When X is transported to the neighborhood, he is met with blank stares and intrigue. He rides his horse down the street with confidence and cool which reminds me of Django (Jamie Foxx) riding through a plantation where slaves looked upon him in awe. The residents’ curiosity in the video transforms the neighborhood, opening an avenue of possibility that communicates an idea that minorities can profit off of expanding boundaries.
The music portion of the video ends in a bingo hall soon turned dance hall where Cyrus performs his verse. The room is filled with elderly white participants where X joins them in a two-step. Overall, the video works to tear down needless boundaries between cultures.
The movie-short, like the song, is a soliloquy symbolizing the real-life journey of Lil Nas X’s adversity and success. But more interesting is the nod to the history and influence black cowboys and artists had on country music. 1889, the year the music video is set in, is also the same year Jack Thorp, the author of a small book called “Songs of the Cowboys,” began collecting cowboy songs.

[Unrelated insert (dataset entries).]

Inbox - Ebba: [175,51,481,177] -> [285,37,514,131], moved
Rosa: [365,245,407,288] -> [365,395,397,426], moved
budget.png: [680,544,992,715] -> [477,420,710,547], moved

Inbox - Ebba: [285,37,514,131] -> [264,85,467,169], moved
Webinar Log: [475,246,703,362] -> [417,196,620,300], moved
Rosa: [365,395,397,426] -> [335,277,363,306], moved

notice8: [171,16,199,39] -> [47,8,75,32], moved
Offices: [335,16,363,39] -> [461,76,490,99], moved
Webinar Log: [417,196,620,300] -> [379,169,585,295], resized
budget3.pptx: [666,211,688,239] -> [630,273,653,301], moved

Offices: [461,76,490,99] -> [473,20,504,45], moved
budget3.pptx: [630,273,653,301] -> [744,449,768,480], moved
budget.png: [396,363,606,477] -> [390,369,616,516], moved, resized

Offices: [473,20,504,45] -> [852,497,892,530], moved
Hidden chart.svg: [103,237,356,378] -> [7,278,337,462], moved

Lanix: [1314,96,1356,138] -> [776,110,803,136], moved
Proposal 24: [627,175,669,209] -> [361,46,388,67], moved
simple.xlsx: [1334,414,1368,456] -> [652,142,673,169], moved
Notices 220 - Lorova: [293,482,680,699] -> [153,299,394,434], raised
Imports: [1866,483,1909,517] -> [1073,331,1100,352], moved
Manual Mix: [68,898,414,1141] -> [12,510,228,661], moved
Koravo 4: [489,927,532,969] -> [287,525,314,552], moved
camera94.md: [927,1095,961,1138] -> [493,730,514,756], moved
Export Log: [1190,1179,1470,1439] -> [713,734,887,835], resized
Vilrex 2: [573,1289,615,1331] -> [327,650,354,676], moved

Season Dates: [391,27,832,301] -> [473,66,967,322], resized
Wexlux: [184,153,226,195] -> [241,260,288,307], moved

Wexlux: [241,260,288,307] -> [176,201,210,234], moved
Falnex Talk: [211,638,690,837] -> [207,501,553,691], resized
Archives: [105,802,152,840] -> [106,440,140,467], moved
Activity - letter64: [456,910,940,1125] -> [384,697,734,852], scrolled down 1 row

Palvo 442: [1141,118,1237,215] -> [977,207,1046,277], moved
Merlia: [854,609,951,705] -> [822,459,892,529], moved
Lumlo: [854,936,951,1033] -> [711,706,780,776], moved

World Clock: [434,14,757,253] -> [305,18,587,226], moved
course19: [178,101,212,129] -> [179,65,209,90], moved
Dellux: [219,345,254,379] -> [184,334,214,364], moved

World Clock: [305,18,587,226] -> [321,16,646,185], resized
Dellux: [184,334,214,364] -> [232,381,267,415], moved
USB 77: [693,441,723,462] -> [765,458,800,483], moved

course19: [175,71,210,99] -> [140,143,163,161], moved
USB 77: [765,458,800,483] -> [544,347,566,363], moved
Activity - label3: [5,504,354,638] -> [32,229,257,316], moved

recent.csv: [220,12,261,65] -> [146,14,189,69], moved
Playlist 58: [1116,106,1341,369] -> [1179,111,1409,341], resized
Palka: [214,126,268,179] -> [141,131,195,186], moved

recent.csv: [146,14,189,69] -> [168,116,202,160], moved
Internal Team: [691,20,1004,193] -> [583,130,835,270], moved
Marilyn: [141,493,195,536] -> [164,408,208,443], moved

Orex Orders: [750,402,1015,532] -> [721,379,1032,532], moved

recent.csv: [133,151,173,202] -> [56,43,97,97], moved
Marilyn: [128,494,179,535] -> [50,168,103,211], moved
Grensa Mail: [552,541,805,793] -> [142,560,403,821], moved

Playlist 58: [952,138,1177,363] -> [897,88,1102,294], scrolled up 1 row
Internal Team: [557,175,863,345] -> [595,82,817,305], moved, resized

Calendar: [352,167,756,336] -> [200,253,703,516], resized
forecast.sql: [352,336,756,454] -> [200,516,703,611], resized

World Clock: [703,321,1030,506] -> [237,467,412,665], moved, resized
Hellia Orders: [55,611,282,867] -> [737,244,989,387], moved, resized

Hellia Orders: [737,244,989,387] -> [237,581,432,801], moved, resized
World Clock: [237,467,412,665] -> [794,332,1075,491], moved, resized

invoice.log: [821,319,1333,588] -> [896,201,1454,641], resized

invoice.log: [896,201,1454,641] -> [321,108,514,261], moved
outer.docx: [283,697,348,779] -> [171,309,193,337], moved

According to Kansas History, Thorp’s “initial find was ‘Dodgin’ Joe,’ sung around a black trail crew’s camp fire.” Other songs, like “Home on the Range,” which became a Western anthem, can also be attributed to blacks. The suggestion and truth is that country music wasn’t, and isn’t, necessarily a “white” genre to begin with. Therefore, it should be a shared cultural experience – not an exclusive one.
Time will tell if “Old Town Road” will be a classic hit that can broaden the horizons for “trap country” or “country trap.” Maybe it will just be another summer trend. Regardless, we can grasp this moment, this artist, this song, the critiques and the praises, to better understand our beautifully complicated world. In that regard, we need “Road” and Lil Nas X. “Road” and X will challenge us to free ourselves from the imprisonment of our personal and cultural boundaries. It will help us identify and destroy our musical genre biases and stereotypes
In all sincerity, whether white country veterans can acknowledge it or not, they need “Old Town Road” on Billboard’s country music charts. It’s possible to respect western music history and hold it in high esteem while simultaneously exploring new heights and limitations of euphoric country tunes. Likewise, if black people can realize the full-circle effect of X’s “Old Town Road” and the black cowboy’s place on the country charts, we can once again push culture forward with the rhythmic and odds-defying music that helps our world keep spinning. We no longer need to run from the “country” label as a genre foreign to who we are. Country is who we are. We’ve simply allowed others to borrow it.
When Lil Nas X was asked by Time if he believes the removal of “Old Town Road” had racial undertones and if the song should be on the country charts, he replied: “I believe whenever you’re trying something new, it’s always going to get some kind of bad reception…The song is country trap. It’s not one, it’s not the other. It’s both. It should be on both.”